Add feature for switching between regex dependencies
Implementation for request in issue #105
- Made the dependency on 'regex' optional
- Added feature flag for 'regex' (added it to default-features, making it the default to avoid any behaviour changes)
- Added feature flag for 'regex-lite'
- Updated the 'static_regex' macros
- Update regex usage in test files
Note: There seem to be 19 failed test cases when using the regex-lite crate with these messages: 'Unicode character classes are not supported' This is to be expected as the regex-lite crate only has basic support for unicode characters.
Thanks. I'll take a look at the PR once I'm back online on Monday. Overall it looks good.
This is to be expected as the regex-lite crate only has basic support for unicode characters.
That may be a deal breaker. I'll need to look at that in more detail.
Great thank you!
Also ran cargo fmt and force-pushed because I forgot
Thanks. Could you add a GitHub action with regex-lite as well so I can see the failures. Use one of the others actions like the Polars test as an example.
I added it! But I noticed something: Running 'cargo test' yielded only 19 error messages Running 'cargo test --test integration' made all tests fail: panicked at src/utility.rs:445:23 It seems it doesn't like the regex on that line (and on the next one)
By removing the \p{Emoji} parts from those 2 regexes only a single test fails: quote_name11::test_quote_name11
That is probably fixable. Python re regexes don't support \p{Emoji} either but I was able to work around it.

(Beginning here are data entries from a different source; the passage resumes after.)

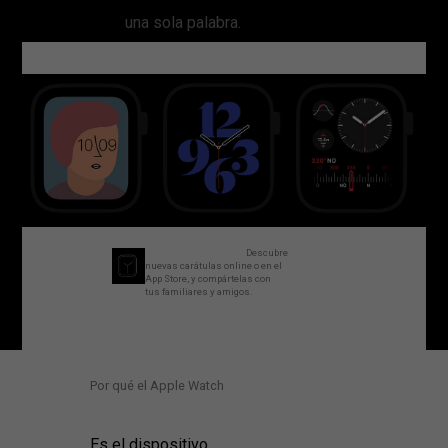
una sola palabra.
Compartir carátulas.
Descubre
nuevas carátulas online o en el
App Store, y compártelas con
tus familiares y amigos.
Por qué el Apple Watch
Es el dispositivo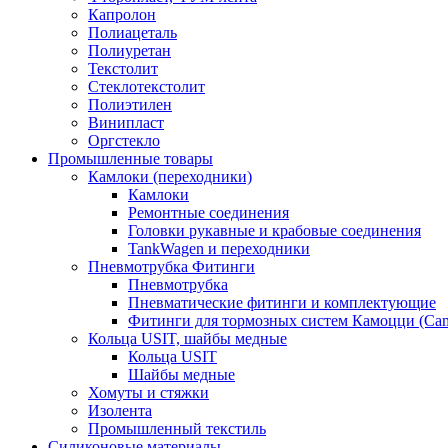
Капролон
Полиацеталь
Полиуретан
Текстолит
Стеклотекстолит
Полиэтилен
Винипласт
Оргстекло
Промышленные товары
Камлоки (переходники)
Камлоки
Ремонтные соединения
Головки рукавные и крабовые соединения
TankWagen и переходники
Пневмотрубка Фитинги
Пневмотрубка
Пневматические фитинги и комплектующие
Фитинги для тормозных систем Камоцци (Cam
Кольца USIT, шайбы медные
Кольца USIT
Шайбы медные
Хомуты и стяжки
Изолента
Промышленный текстиль
Силиконовые материалы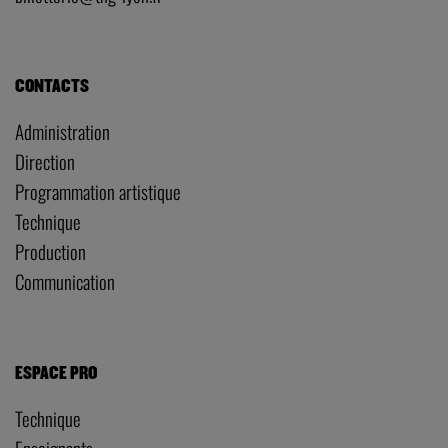
CONTACTS
Administration
Direction
Programmation artistique
Technique
Production
Communication
ESPACE PRO
Technique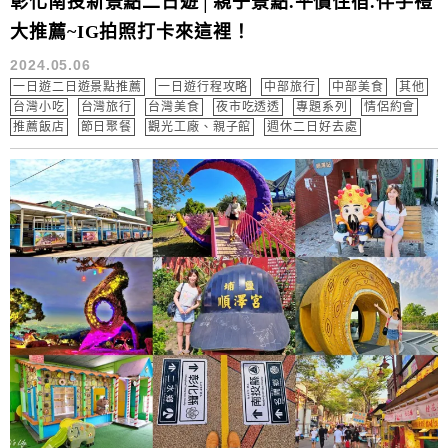
彰化南投新景點二日遊│親子景點.平價住宿.伴手禮
大推薦~IG拍照打卡來這裡！
2024.05.06
一日遊二日遊景點推薦
一日遊行程攻略
中部旅行
中部美食
其他
台灣小吃
台灣旅行
台灣美食
夜市吃透透
專題系列
情侶約會
推薦飯店
節日聚餐
觀光工廠、親子館
週休二日好去處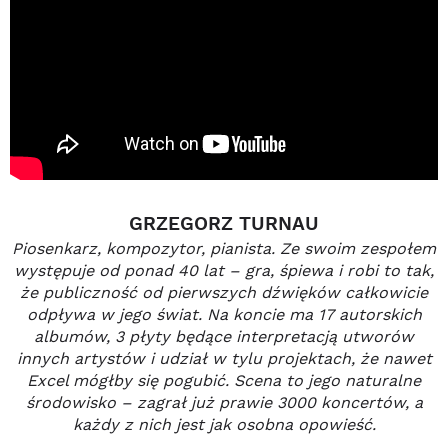
GRZEGORZ TURNAU
Piosenkarz, kompozytor, pianista. Ze swoim zespołem
występuje od ponad 40 lat – gra, śpiewa i robi to tak,
że publiczność od pierwszych dźwięków całkowicie
odpływa w jego świat. Na koncie ma 17 autorskich
albumów, 3
płyty będące interpretacją utwor
ó
w
innych artyst
ó
w
i udział w tylu projektach, że nawet
Excel mógłby się pogubić. Scena to jego naturalne
środowisko – zagrał już prawie 3000 koncertów, a
każdy z nich jest jak osobna opowieść.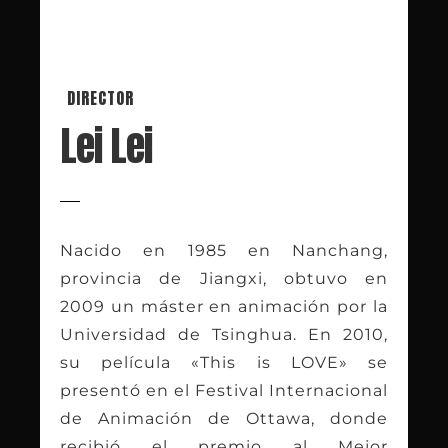
DIRECTOR
Lei Lei
Nacido en 1985 en Nanchang,
provincia de Jiangxi, obtuvo en
2009 un máster en animación por la
Universidad de Tsinghua. En 2010,
su película «This is LOVE» se
presentó en el Festival Internacional
de Animación de Ottawa, donde
recibió el premio al Mejor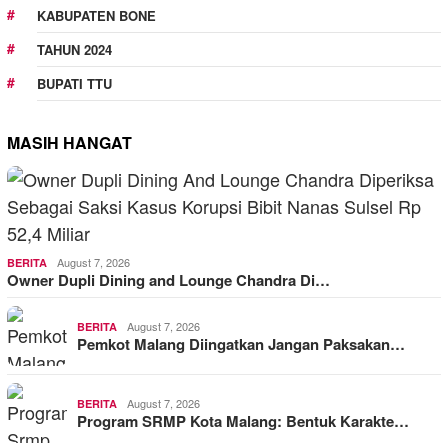
KABUPATEN BONE
TAHUN 2024
BUPATI TTU
MASIH HANGAT
August 7, 2026
BERITA
Owner Dupli Dining and Lounge Chandra Di…
August 7, 2026
BERITA
Pemkot Malang Diingatkan Jangan Paksakan…
August 7, 2026
BERITA
Program SRMP Kota Malang: Bentuk Karakte…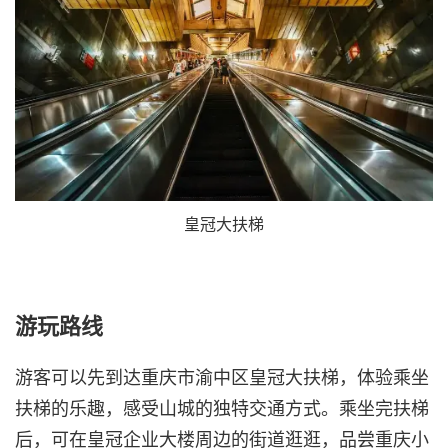
皇冠大扶梯
游玩路线
游客可以先到达重庆市渝中区皇冠大扶梯，体验乘坐
扶梯的乐趣，感受山城的独特交通方式。乘坐完扶梯
后，可在皇冠企业大楼周边的街道逛逛，品尝重庆小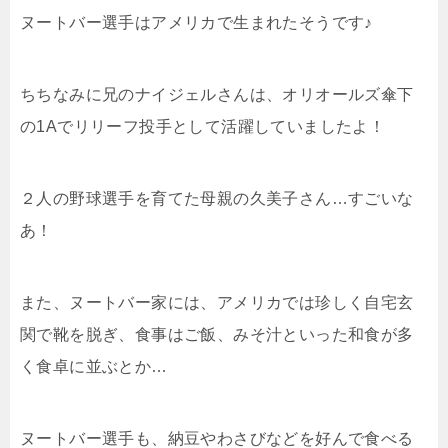
ヌートバー選手はアメリカで生まれたそうです♪
ちちなみに兄のナイジェルさんは、オリオールズ傘下
の1Aでリリーフ投手として活躍していましたよ！
２人の野球選手を育てた母親の久美子さん…すごいな
あ！
また、ヌートバー家には、アメリカでは珍しく自宅玄
関で靴を脱ぎ、食事はご飯、みそ汁といった
和食
が多
く食卓に並ぶとか…
ヌートバー選手も、納豆やわさびなどを好んで食べる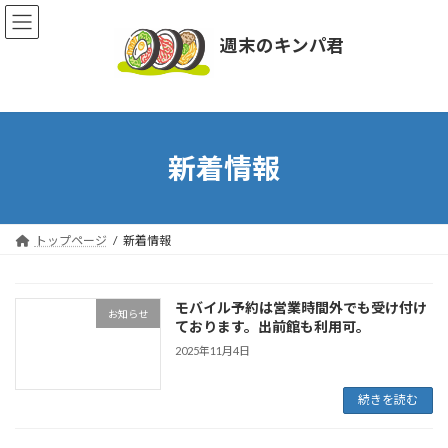
コ
ナ
ン
ビ
週末のキンパ君
テ
ゲ
ン
ー
ツ
シ
へ
ョ
ス
ン
キ
に
新着情報
ッ
移
プ
動
トップページ
新着情報
モバイル予約は営業時間外でも受け付け
お知らせ
ております。出前館も利用可。
2025年11月4日
続きを読む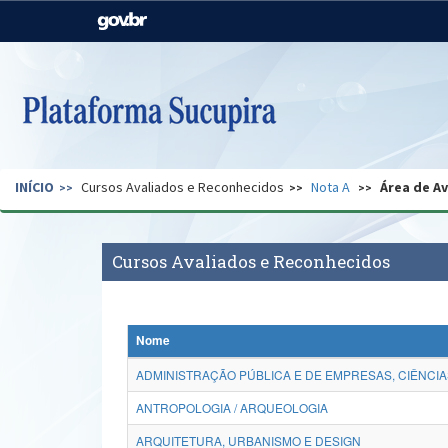
Casa Civil
Ministério da Justiça e
Segurança Pública
Ministério da Agricultura,
Ministério da Educação
Pecuária e Abastecimento
Ministério do Meio Ambiente
Ministério do Turismo
INÍCIO
Cursos Avaliados e Reconhecidos
Nota A
Área de A
Secretaria de Governo
Gabinete de Segurança
Institucional
Cursos Avaliados e Reconhecidos
Nome
ADMINISTRAÇÃO PÚBLICA E DE EMPRESAS, CIÊNCIA
ANTROPOLOGIA / ARQUEOLOGIA
ARQUITETURA, URBANISMO E DESIGN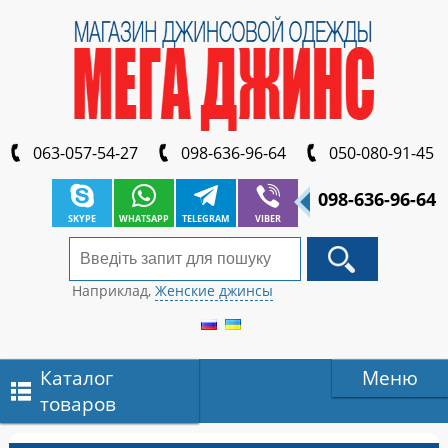
063-057-54-27
098-636-96-64
050-080-91-45
098-636-96-64
SKYPE
WHATSAPP
TELEGRAM
VIBER
Наприклад,
Женские джинсы
Каталог
Меню
товаров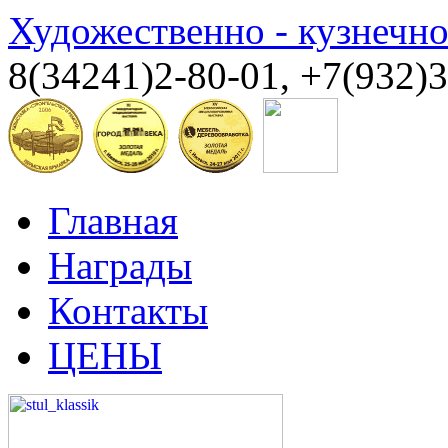
Художественно - кузнечн
8(34241)2-80-01, +7(932)
Главная
Награды
Контакты
ЦЕНЫ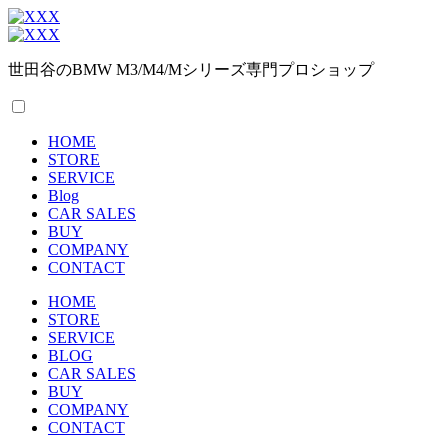
世田谷のBMW M3/M4/Mシリーズ専門プロショップ
HOME
STORE
SERVICE
Blog
CAR SALES
BUY
COMPANY
CONTACT
HOME
STORE
SERVICE
BLOG
CAR SALES
BUY
COMPANY
CONTACT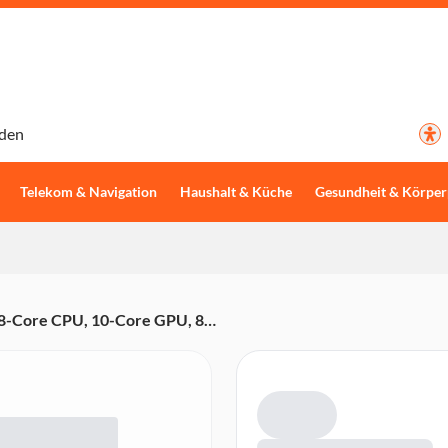
den
Telekom & Navigation
Haushalt & Küche
Gesundheit & Körper
, 8-Core CPU, 10-Core GPU, 8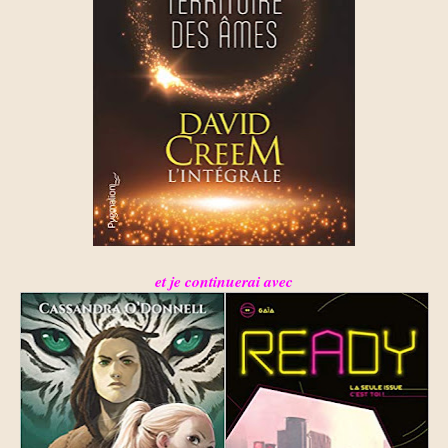
et je continuerai avec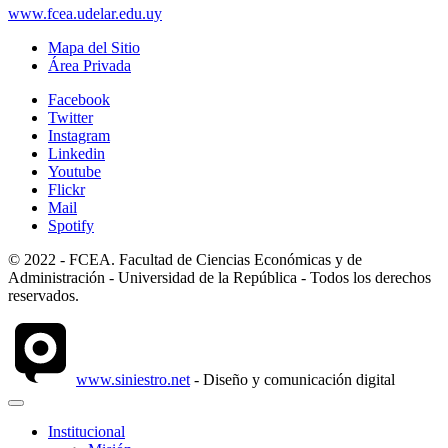
www.fcea.udelar.edu.uy
Mapa del Sitio
Área Privada
Facebook
Twitter
Instagram
Linkedin
Youtube
Flickr
Mail
Spotify
© 2022 - FCEA. Facultad de Ciencias Económicas y de
Administración - Universidad de la República - Todos los derechos
reservados.
www.siniestro.net
- Diseño y comunicación digital
Institucional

Leave it with me until I'm back online next week.
I had a look at this in more detail and I don't think it is feasible to add regex-lite due to the lack of Unicode support.
Apart from the failing integration test there are a number of tests that fail with basic Unicode support:
https://github.com/jmcnamara/rust_xlsxwriter/blob/main/src/utility/tests.rs#L175-L181
So any sheet name in non-English/ASCII will end up being quoted unnecessarily. This is generally a safe failure since Excel will accept an erroneously quoted sheet name in place of an optimally quoted sheetname. However, there may be cases where this causes an Excel read/load error.
So I would need to enable the regex-lite feature with a number of warnings/caveats that would confuse the average end user. It also adds a fair amount of fragility and paints me into a corner when adding other regexes in the future. So, overall and from a maintenance point of view I feel that this isn't worth the effort. I hope you can accept that.
I'll leave this open to see if other people add +1s for the use case and I may add it at some stage with a "Developer Beware" warning.
@Degubi, in case this discussion comes up again in the future could you add some example size differences between the Regex and Regex-Lite versions, as a reference. Thanks.
Sure thing @jmcnamara ! Will do later today. Thank you for taking a look!
@jmcnamara Here are some of my results:
| Windows | Linux | ||||||||||||||||||
|---|---|---|---|---|---|---|---|---|---|---|---|---|---|---|---|---|---|---|---|
|
|
Code: https://github.com/jmcnamara/rust_xlsxwriter?tab=readme-ov-file#example
Cargo.toml:
[package]
name = "excel-size-diff"
version = "1.0.0"
edition = "2021"
[dependencies]
# rust_xlsxwriter = { git = "https://github.com/Degubi/rust_xlsxwriter.git", branch = "feature-regex-lite", default-features = false, features = [ "regex" ] }
rust_xlsxwriter = { git = "https://github.com/Degubi/rust_xlsxwriter.git", branch = "feature-regex-lite", default-features = false, features = [ "regex-lite" ] }
[profile.release]
strip = "symbols"
lto = true
codegen-units = 1
@Degubi In case you miss it, we are currently working to remove regex altogether and we making some progress: #108.
Looking at the conversation in #108 and the work done on the #no_regex branch I'm gonna assume that this PR can be closed. Thank you for your great work!